Nuclear power also allowed for long distance steaming without stopping for fuel. On our first two deployments we would Leave Long Beach and head to Hawaii at a pretty high speed. After a few days there it was direct to WestPac with no slowing down. We could also generate power (and speed) as fast as the rods could be pushed down - which is why we never lost in the Tonkin Gulf Drag Races.

Because we were a nuke we were not able to go to Japan for R&R, which opened the door for R&R in Sydney instead. That was pretty nice. On my other ship (a DDG) we made multiple visits to Japan and I really appreciated that.


User currently offline76794p From United States of America, joined Apr 2008, 349 posts, RR: 0
Reply 66, posted (1 year 3 months 3 weeks 6 days 18 hours ago) and read 1796 times:

Thanks Ken. I love naval history so it is great to learn from someone who experienced it first hand. The idea of nuclear CG and DDG were interesting I thing we should made the Burke's bigger and made then DDGN's.


There's always money IN the banana stand.
User currently offlineKen777 From United States of America, joined Mar 2004, 8188 posts, RR: 8
Reply 67, posted (1 year 3 months 3 weeks 6 days 17 hours ago) and read 1783 times:

Quoting 76794p (Reply 66):
The idea of nuclear CG and DDG were interesting I thing we should made the Burke's bigger and made then DDGN's.

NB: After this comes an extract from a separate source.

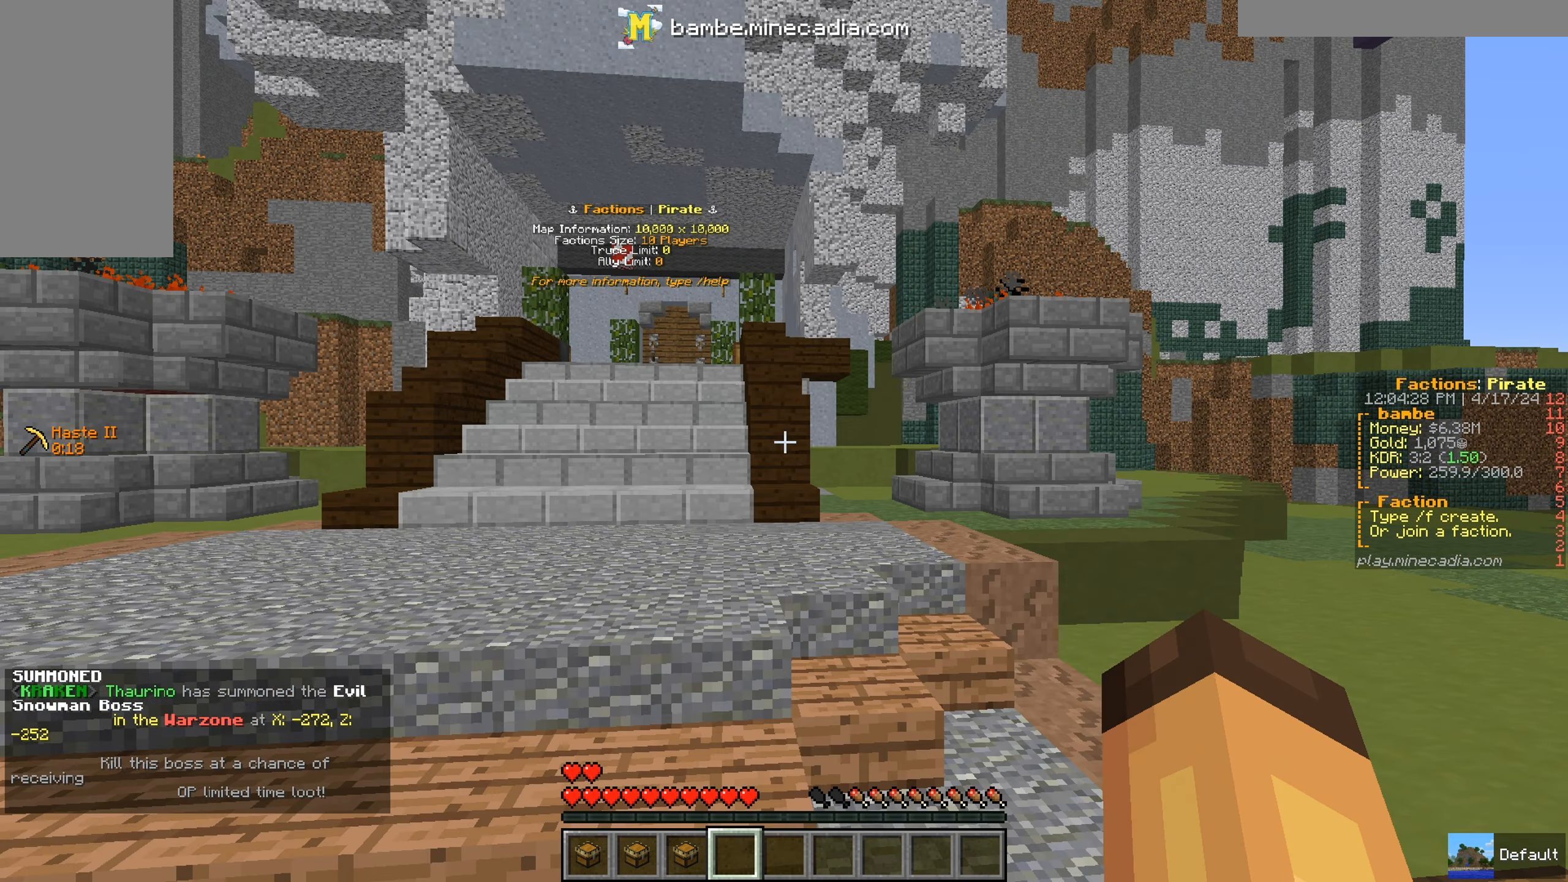
{"keys": ["w"], "mouse": [], "events": []}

The challenge of nukes is costs and how long the various technologies installed will be effective. The DDG I was on (Cochrane DDG 21) was powerful in delivering gunfire support from the 5" 54's and was able to be updated on the electronics side at a reasonable cost. The challenge for the Long Beach was maintaining current technologies. The Talos missiles were removed and the Talos prep room was turned into a gym in later years.

If you like Naval history you will probably enjoy reading about the Battle of Brandon Bay, which the Cochrane participated in after I left.

Google Battle of Brandon Bay for YouTube

or read the basic narrative at

http://www.usscochrane.org/index.php...tent&view=article&id=131&Itemid=76


User currently offlinedaedaeg From United States of America, joined Feb 2003, 657 posts, RR: 1
Reply 68, posted (1 year 3 months 3 weeks 6 days 4 hours ago) and read 1738 times:

Quoting rutley21 (Thread starter):
I ship out for "Recruit Training Command", aka boot camp, on June 5th 2013. I will spend 9 weeks in Great Lakes, IL for boot camp and then an additional 4 weeks for an engineering course that I have to take. After that I go out into the fleet, I won't know where I'm headed until after I graduate boot camp.

Oh wow, my nephew starts his Navy boot camp on the same day. Congrats and wish you the best of luck.



Everyday you're alive is a good day.